# Convert from PDF



## KBD (Aug 22, 2013)

I have some software manuals in PDF format that I am trying to convert to a suitable format for a Kindle reader. I have tried 2 online converters so far (pdf2kindle and online-convert) and they both give similar results. The text in the PDF is on 2 columns on each page, but the converter has ignored the column structure and has alternately read a line from each column. How crazy is that! Is there a better converter somewhere?

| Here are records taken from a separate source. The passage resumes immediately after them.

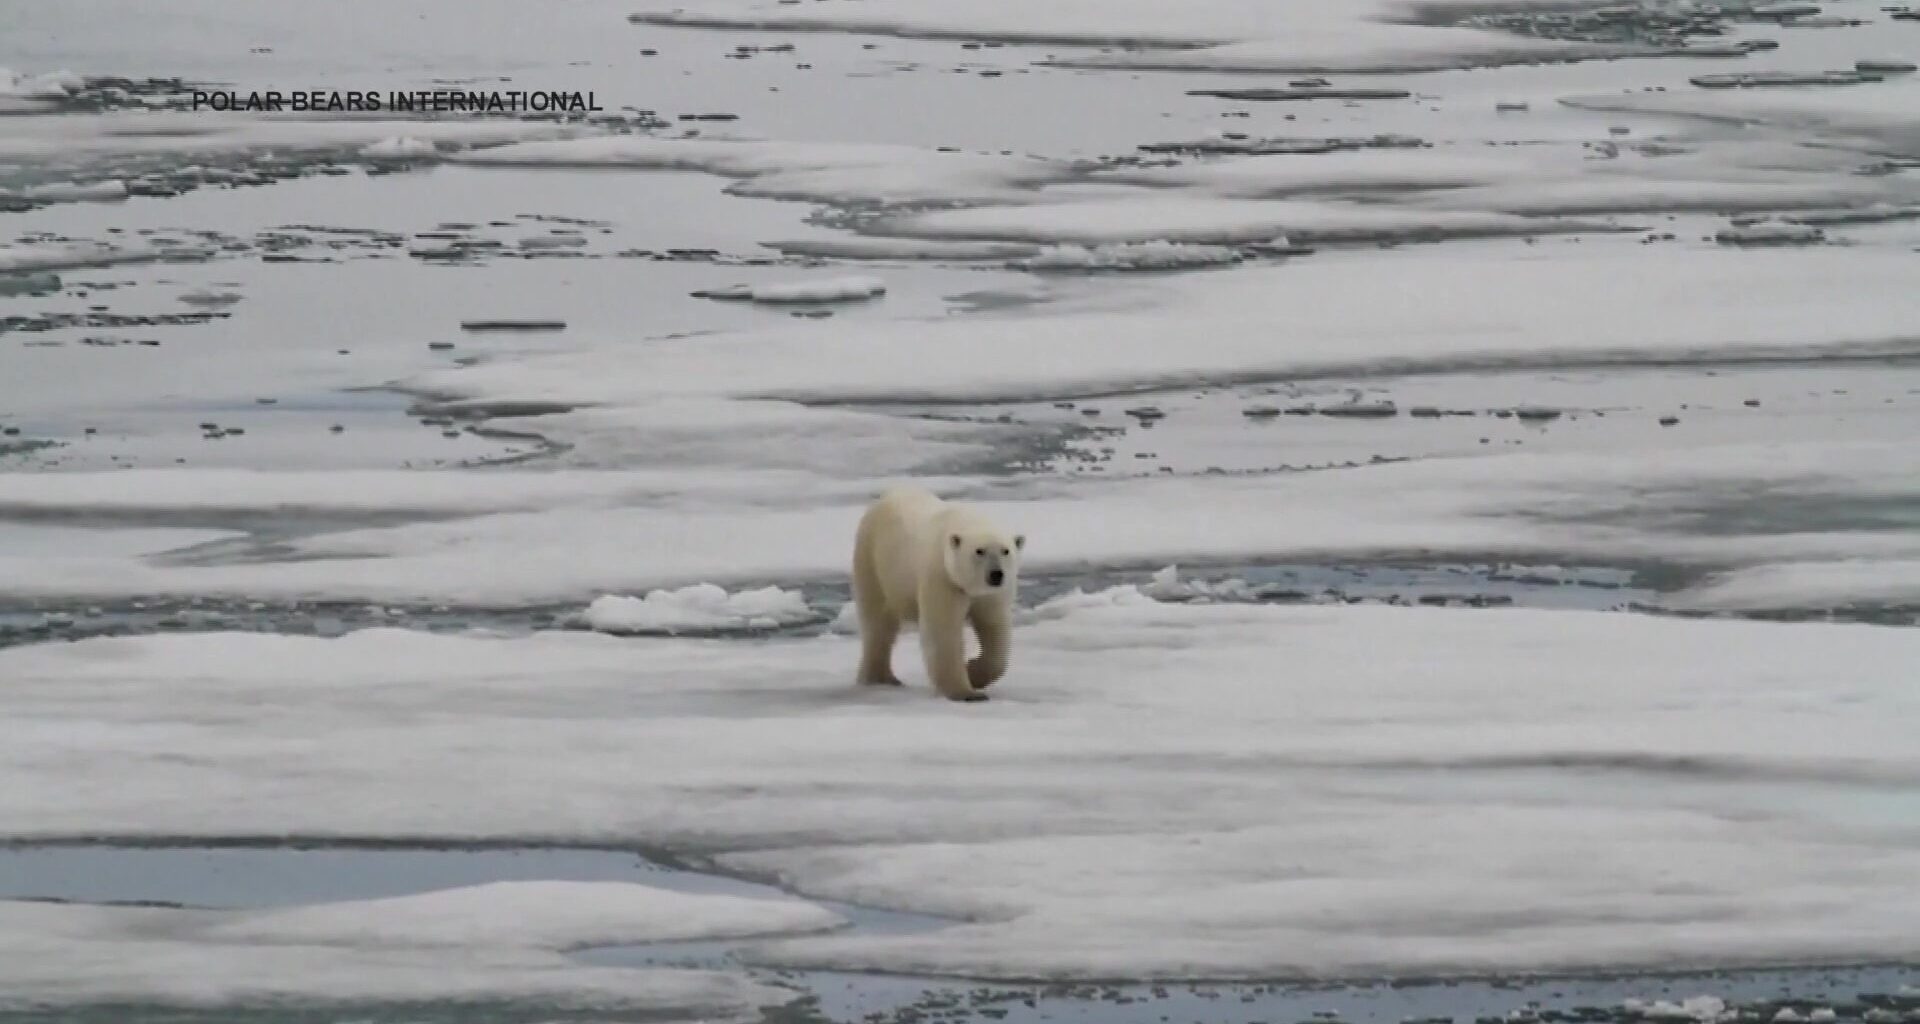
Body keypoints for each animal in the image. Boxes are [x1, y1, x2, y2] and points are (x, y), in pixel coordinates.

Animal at [851, 487, 1024, 703]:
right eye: (979, 551)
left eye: (1005, 551)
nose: (996, 574)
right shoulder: (942, 578)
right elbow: (943, 631)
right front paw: (966, 692)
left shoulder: (992, 595)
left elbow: (994, 627)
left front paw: (973, 672)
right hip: (874, 563)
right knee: (878, 623)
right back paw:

By the way, I wouldn't care too much if the converter ignores images and just ends up with the text in the resulting document. But the text needs to be decently formatted and legible.


----------



## Paperbackstash (Dec 15, 2017)

Calibre is a pretty good converter that you may want to try. It's free and popular. It's not an online based product though - it's a downloadable program. They can convert the formats to .mobi and send to Kindle. I can't promise you won't have formatting issues with it still, though, but it's worth a try.


----------



## KBD (Aug 22, 2013)

Thanks, I'll check it out.


----------



## Ann in Arlington (Oct 27, 2008)

FWIW, I've found conversion from PDF uniformly problematic. But Calibre is probably the best option available.


----------



## nomesque (Apr 12, 2010)

PDFs are a pain in the neck if you're trying to get them into a different format. It's because of the way PDFs store information - a Word document stores a block of text with all the formatting and placement a secondary consideration, but a PDF focuses first on placement and second on the actual text itself.

If Calibre doesn't help, you might find that opening the PDF in Word, then saving as a .doc and THEN converting to Kindle format, offers the best reading experience. I sympathise, though - trying to get text out of a PDF can be a huge exercise in frustration.


----------



## KBD (Aug 22, 2013)

Unfortunately I didn't have time to try any more conversion experiments before going away on holiday. I ended up switching to landscape view, which made the pdf text a bit easier to read.

Thanks for all the suggestions.


----------